▶ **COSA FARE**: Ricopia tali e quali le righe che vanno dall'inizio delle voci fino alla riga con "Τμημάτων, συνεισφέρει στο", comprese la prima e l'ultima.
####
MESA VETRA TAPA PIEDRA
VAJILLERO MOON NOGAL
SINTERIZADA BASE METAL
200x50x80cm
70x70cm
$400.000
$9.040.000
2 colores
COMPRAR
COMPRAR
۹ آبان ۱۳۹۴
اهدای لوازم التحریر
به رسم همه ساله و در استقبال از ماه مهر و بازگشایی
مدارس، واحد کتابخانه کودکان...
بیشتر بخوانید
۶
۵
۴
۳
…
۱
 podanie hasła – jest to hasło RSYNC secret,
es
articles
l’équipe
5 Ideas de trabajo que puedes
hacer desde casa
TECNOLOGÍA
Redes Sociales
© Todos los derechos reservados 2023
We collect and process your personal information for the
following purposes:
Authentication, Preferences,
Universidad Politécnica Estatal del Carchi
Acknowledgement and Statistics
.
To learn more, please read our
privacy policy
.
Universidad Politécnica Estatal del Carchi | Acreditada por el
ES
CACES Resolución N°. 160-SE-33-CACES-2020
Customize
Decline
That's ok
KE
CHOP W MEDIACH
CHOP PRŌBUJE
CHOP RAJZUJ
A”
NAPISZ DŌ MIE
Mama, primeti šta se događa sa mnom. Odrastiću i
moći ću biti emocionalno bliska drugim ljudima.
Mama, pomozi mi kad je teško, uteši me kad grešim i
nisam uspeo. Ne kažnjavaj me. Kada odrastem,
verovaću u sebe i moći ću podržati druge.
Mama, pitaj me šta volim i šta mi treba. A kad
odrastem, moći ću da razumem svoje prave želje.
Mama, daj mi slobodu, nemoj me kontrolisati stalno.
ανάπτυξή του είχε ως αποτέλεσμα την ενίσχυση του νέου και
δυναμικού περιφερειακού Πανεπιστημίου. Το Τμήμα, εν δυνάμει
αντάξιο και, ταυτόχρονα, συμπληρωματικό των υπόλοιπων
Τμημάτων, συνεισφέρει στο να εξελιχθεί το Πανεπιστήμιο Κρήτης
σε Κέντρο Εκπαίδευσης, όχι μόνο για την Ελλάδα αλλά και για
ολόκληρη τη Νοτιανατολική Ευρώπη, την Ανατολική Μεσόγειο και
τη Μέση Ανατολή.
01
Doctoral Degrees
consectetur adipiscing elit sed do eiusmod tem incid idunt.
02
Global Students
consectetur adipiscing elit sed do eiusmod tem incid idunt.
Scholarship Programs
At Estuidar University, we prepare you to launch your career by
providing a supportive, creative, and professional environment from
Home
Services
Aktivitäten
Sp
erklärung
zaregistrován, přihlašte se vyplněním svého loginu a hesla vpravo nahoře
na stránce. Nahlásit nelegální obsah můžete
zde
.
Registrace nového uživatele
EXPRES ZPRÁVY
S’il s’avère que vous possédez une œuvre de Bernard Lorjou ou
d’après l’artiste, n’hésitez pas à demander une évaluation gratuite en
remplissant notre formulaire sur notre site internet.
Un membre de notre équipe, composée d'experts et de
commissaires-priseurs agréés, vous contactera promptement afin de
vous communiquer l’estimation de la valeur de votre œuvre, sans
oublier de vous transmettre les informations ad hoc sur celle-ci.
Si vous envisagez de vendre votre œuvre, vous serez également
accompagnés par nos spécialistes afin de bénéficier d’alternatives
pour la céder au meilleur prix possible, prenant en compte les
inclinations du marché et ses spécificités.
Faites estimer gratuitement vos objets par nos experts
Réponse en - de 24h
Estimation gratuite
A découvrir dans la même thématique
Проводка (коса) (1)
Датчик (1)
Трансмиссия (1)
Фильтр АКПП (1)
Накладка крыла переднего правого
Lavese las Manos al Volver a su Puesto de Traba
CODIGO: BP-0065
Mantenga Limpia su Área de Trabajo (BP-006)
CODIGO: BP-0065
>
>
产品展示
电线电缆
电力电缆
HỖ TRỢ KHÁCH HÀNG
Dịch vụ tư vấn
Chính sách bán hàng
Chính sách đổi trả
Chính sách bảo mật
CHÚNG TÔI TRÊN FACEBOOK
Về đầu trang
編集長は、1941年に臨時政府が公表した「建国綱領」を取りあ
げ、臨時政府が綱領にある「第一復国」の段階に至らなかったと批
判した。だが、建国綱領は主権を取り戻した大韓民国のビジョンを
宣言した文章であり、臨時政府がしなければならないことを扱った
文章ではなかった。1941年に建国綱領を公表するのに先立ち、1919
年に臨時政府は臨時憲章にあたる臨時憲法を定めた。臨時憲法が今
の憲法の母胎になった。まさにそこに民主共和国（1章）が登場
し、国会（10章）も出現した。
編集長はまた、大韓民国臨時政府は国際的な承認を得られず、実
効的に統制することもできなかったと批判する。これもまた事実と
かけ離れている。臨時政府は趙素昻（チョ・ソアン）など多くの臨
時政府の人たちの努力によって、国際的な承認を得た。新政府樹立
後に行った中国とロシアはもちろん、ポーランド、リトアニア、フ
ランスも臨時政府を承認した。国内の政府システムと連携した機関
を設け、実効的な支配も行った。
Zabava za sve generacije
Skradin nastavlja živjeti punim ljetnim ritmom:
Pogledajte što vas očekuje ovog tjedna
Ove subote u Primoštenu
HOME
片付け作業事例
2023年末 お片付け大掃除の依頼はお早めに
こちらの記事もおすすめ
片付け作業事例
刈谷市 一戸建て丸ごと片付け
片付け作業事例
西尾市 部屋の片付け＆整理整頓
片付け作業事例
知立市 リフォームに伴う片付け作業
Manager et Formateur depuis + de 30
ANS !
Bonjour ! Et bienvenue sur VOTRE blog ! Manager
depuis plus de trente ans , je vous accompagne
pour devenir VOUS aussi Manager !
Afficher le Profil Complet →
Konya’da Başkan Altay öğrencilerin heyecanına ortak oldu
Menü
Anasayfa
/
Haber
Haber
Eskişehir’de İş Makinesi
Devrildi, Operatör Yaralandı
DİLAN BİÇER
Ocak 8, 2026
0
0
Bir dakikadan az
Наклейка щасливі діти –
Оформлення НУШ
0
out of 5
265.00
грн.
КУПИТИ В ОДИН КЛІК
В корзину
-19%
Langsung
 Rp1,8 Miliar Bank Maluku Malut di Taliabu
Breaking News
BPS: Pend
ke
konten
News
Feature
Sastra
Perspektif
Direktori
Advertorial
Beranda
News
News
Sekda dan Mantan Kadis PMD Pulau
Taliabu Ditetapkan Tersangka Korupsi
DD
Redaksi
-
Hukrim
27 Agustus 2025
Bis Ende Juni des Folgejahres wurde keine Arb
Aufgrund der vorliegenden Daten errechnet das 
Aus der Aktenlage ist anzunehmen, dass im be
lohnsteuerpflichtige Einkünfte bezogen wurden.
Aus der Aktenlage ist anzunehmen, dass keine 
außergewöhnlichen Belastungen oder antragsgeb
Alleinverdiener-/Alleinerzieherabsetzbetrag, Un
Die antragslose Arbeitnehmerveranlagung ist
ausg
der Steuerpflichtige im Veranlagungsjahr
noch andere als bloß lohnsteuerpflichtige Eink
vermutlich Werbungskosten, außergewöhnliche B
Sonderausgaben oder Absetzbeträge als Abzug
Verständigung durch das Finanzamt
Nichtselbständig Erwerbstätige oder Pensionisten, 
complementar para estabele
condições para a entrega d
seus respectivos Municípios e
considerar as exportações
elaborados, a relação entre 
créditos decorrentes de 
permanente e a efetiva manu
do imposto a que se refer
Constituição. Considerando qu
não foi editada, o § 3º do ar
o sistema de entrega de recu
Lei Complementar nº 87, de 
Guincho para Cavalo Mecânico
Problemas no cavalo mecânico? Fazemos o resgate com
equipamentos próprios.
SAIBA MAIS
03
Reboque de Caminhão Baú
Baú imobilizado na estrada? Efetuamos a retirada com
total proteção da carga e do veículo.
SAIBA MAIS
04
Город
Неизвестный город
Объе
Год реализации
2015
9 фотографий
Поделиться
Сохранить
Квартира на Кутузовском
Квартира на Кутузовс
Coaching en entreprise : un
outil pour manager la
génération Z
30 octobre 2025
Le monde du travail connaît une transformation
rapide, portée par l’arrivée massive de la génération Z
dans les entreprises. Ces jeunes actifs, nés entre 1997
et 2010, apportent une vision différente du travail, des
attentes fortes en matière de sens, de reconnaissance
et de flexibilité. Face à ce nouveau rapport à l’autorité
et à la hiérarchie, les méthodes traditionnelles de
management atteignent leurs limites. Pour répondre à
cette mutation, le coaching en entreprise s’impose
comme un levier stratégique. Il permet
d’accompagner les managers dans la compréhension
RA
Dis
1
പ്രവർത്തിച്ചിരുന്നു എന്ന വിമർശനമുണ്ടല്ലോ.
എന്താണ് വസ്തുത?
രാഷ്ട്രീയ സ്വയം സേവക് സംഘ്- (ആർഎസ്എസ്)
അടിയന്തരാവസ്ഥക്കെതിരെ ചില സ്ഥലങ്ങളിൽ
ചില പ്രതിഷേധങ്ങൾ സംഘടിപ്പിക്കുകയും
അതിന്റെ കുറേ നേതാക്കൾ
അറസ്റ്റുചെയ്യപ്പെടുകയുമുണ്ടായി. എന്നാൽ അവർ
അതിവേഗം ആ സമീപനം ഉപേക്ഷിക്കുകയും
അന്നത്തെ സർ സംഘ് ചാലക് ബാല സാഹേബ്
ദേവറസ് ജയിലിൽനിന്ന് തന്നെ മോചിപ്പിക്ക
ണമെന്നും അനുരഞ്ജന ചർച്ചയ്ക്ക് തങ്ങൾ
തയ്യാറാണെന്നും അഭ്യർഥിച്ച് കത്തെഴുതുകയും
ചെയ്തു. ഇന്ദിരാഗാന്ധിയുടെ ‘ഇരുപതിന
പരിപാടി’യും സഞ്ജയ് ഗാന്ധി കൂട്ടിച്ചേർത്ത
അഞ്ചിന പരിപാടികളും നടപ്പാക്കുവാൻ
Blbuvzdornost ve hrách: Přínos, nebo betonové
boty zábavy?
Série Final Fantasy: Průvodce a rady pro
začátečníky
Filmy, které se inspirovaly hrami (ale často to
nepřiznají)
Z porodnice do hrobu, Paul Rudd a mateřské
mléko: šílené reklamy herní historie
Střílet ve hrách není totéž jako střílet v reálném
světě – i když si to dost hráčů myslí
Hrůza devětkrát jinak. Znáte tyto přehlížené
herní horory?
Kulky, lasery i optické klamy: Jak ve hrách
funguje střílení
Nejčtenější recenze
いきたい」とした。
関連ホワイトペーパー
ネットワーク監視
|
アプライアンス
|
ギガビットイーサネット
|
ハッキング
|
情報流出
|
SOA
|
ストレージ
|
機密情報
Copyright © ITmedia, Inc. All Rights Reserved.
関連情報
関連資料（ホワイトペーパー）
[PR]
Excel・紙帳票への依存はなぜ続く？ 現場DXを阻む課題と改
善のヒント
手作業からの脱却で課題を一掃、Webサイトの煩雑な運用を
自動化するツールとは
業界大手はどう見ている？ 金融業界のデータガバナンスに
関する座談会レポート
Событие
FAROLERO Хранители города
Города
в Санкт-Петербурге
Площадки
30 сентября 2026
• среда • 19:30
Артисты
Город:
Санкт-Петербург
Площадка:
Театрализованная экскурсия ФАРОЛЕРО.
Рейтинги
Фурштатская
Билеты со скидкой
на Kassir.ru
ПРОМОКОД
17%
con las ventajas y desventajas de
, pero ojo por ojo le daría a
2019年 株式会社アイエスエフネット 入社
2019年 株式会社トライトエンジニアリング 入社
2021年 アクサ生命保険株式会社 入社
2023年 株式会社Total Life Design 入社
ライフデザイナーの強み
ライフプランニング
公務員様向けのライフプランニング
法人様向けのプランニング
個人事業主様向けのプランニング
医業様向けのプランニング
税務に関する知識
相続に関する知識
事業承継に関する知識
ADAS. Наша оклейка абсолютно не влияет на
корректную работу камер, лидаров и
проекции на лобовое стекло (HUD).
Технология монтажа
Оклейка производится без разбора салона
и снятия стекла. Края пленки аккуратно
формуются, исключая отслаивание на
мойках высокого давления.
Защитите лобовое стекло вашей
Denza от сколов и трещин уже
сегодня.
####
▶ **LA RISPOSTA**:
MESA VETRA TAPA PIEDRA
VAJILLERO MOON NOGAL
SINTERIZADA BASE METAL
200x50x80cm
70x70cm
$400.000
$9.040.000
2 colores
COMPRAR
COMPRAR
۹ آبان ۱۳۹۴
اهدای لوازم التحریر
به رسم همه ساله و در استقبال از ماه مهر و بازگشایی
مدارس، واحد کتابخانه کودکان...
بیشتر بخوانید
۶
۵
۴
۳
…
۱
 podanie hasła – jest to hasło RSYNC secret,
es
articles
l’équipe
5 Ideas de trabajo que puedes
hacer desde casa
TECNOLOGÍA
Redes Sociales
© Todos los derechos reservados 2023
We collect and process your personal information for the
following purposes:
Authentication, Preferences,
Universidad Politécnica Estatal del Carchi
Acknowledgement and Statistics
.
To learn more, please read our
privacy policy
.
Universidad Politécnica Estatal del Carchi | Acreditada por el
ES
CACES Resolución N°. 160-SE-33-CACES-2020
Customize
Decline
That's ok
KE
CHOP W MEDIACH
CHOP PRŌBUJE
CHOP RAJZUJ
A”
NAPISZ DŌ MIE
Mama, primeti šta se događa sa mnom. Odrastiću i
moći ću biti emocionalno bliska drugim ljudima.
Mama, pomozi mi kad je teško, uteši me kad grešim i
nisam uspeo. Ne kažnjavaj me. Kada odrastem,
verovaću u sebe i moći ću podržati druge.
Mama, pitaj me šta volim i šta mi treba. A kad
odrastem, moći ću da razumem svoje prave želje.
Mama, daj mi slobodu, nemoj me kontrolisati stalno.
ανάπτυξή του είχε ως αποτέλεσμα την ενίσχυση του νέου και
δυναμικού περιφερειακού Πανεπιστημίου. Το Τμήμα, εν δυνάμει
αντάξιο και, ταυτόχρονα, συμπληρωματικό των υπόλοιπων
Τμημάτων, συνεισφέρει στο να εξελιχθεί το Πανεπιστήμιο Κρήτης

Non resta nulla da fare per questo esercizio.